Appellate Court Questions FCC's Neutrality Rules

The Federal Communications Commission faced some tough questions on Monday from appellate judges who are considering whether the agency's net neutrality rules are valid.

The rules, passed in late 2010, prohibit broadband providers from blocking content and competing apps. The regulations also ban wireline providers -- but not wireless companies -- from unreasonably discriminating against content and app providers.

Verizon challenged the rules in the D.C. Circuit Court of Appeals, arguing that the FCC lacks authority over broadband.

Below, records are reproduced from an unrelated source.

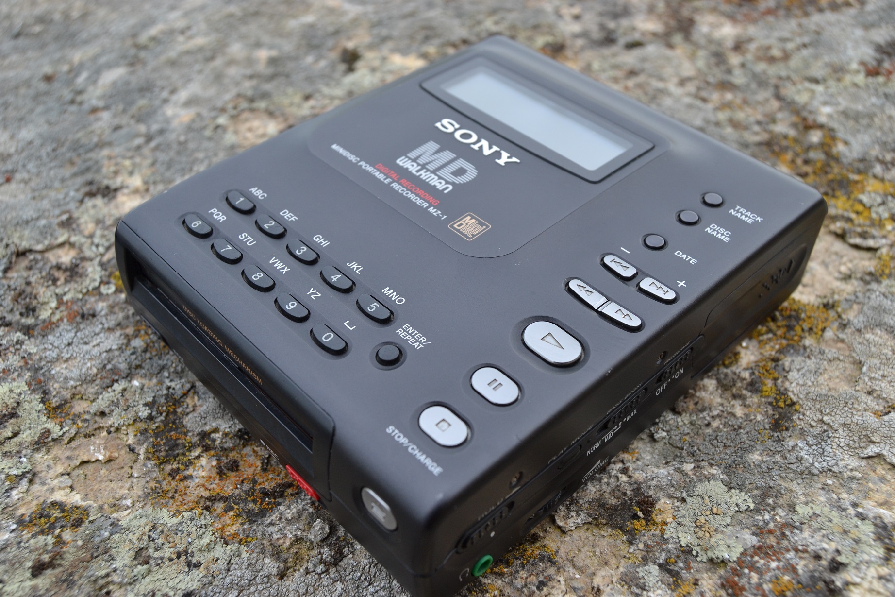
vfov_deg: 36.9
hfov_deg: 53.1
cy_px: 298
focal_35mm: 36
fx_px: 895
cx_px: 448
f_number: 5.6
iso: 320
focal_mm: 24
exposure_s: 1/125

At least two of the three judges on Monday's appellate panel indicated they agreed at least partially with Verizon. Specifically, the judges indicated that the anti-discrimination rules unlawfully imposed common carrier requirements on broadband providers. The FCC classifies broadband as an “information” service, not a telecommunications service. But the agency is only empowered to treat telecommunications providers as common carriers.

“There was definitely some skpeticism about the types of rules they adopted,” says Free Press policy counsel Jennifer Yeh. But she adds that the appellate panel appeared to recognize that the FCC has the authority to promote broadband deployment, but not to impose common carrier type rules.

Free Press and other Net neutrality advocates have urged the FCC to reclassify broadband as a telecommunications service. “Our position has always been that the FCC is on shaky ground because they chose this route of classifying broadband services as information services,” Yeh says.

Much of Monday's argument focused on the difference between the FCC's rules prohibiting “blocking” and the ones banning “discrimination,” with some judges indicating that they might uphold the anti-blocking rules, but vacate the anti-discrimination rules. Broadly speaking, anti-discrimination rules appear to prohibit broadband providers from charging more for fast-lane service, while anti-blocking rules seem to ban providers from refusing to put traffic through at all.

Judge David Tatel said at one point during the two-hour hearing that the anti-discrimination provision appeared to be the kind of rule that can only be imposed on common carriers. Tatel previously was on a panel that vacated the FCC's decision to sanction Comcast for violating the 2005 net neutrality principles -- which preceded the agency's rules. Tatel and the other judges said at the time that the FCC lacked authority to enforce neutrality principles.

Judge Laurence Silberman specifically wanted to know why the FCC thought the rules were necessary. The FCC's lawyer, Sean Lev, gave two reasons. One was to preempt the threat of blocking. The other was to provide certainty. “The threat of what Verizon and other parties could do was in fact a barrier to infrastructure investment,” Lev said.